### SOURCE DOCUMENT
☆ ☆ ☆ ☆ ☆

Songs written to diss other songs

I’m more familiar with a different response to “Okie”, “Asshole from El Paso.”

While replying to the “Worst opening line of song lyrics” thread and complaining about the nonsense lyrics in Neil Sedaka songs, I remembered that Who Put the Bomp (in the Bomp, Bomp, Bomp) makes fun of such songs.

Dylan to Lennon (reportedly) in the former’s “4th Time Around”:

“I never asked for your crutch / Now don’t ask for mine.”

Sorry, nothing comes to mind to add to the thread. But I have to comment on a 14 year old girl named Lolita. Good she changed her public name.

Mojo Nixon!!! “Elvis needs boats. Elvis needs boats.”

The classic example, of course, is Sir Walter Raleigh’s “The Nymph’s Reply to the Shepherd”, in response to Christopher Marlowe’s “The Passionate Shepherd to his Love”.

You remember that “Istanbul (Not Constantinople)” song?

Well, guess what …

It’s not meant as a dis. The parents are listening to the KID’S COPY of Kiss, meaning that the kid just discovered that his parents are actually cool. The kid is discovering things that he didn’t know about his parents, like that his parents aren’t as square and boring as he thought they were.

Exactly.

How about Ozzy Osbourne “Gets Me Through” form the “Down to Earth” recording, towards the song “Iron Man?” He had already more or less “rejoined” four years earlier. Just a thought.

I’m not the kind of person you think I am
I’m not the antichrist or the iron man

If I’m not mistaken, Frank Zappa’s “Joe’s Garage” (masterpiece that it is) is his take on Pink Floyd’s “The Wall” (another masterpiece). Zappa was underrated, but I consider him a musical genius and perfectionist, although eccentric as hell. Check it out and let me know if you agree!

I don’t see how that is possible, since Joe’s Garage was released in September and November 1979 and The Wall was released in November 1979. I owned them both in both vinyl and CD, and really like them both, but I can’t see how either can be a response to the other.

☆ ☆ ☆ ☆ ☆

### SOURCE MATERIAL
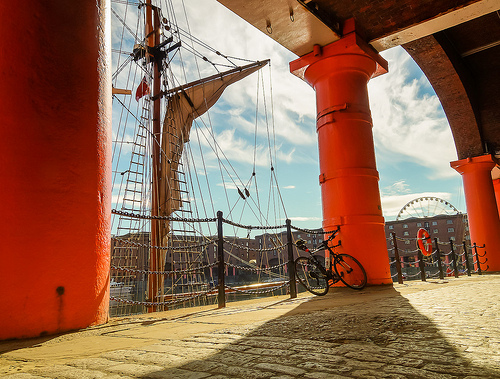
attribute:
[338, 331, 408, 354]
brick — tan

☆ ☆ ☆ ☆ ☆

Answer these from the thread on songs written to diss other songs:
(a) Which song does one poster say makes fun of songs with nonsense lyrics?
(b) Which work is Sir Walter Raleigh's "The Nymph's Reply to the Shepherd" named as a response to?
(c) According to the last post, in which months and year was "Joe's Garage" released?

(a) "Who Put the Bomp (in the Bomp, Bomp, Bomp)"
(b) Christopher Marlowe's "The Passionate Shepherd to his Love"
(c) September and November 1979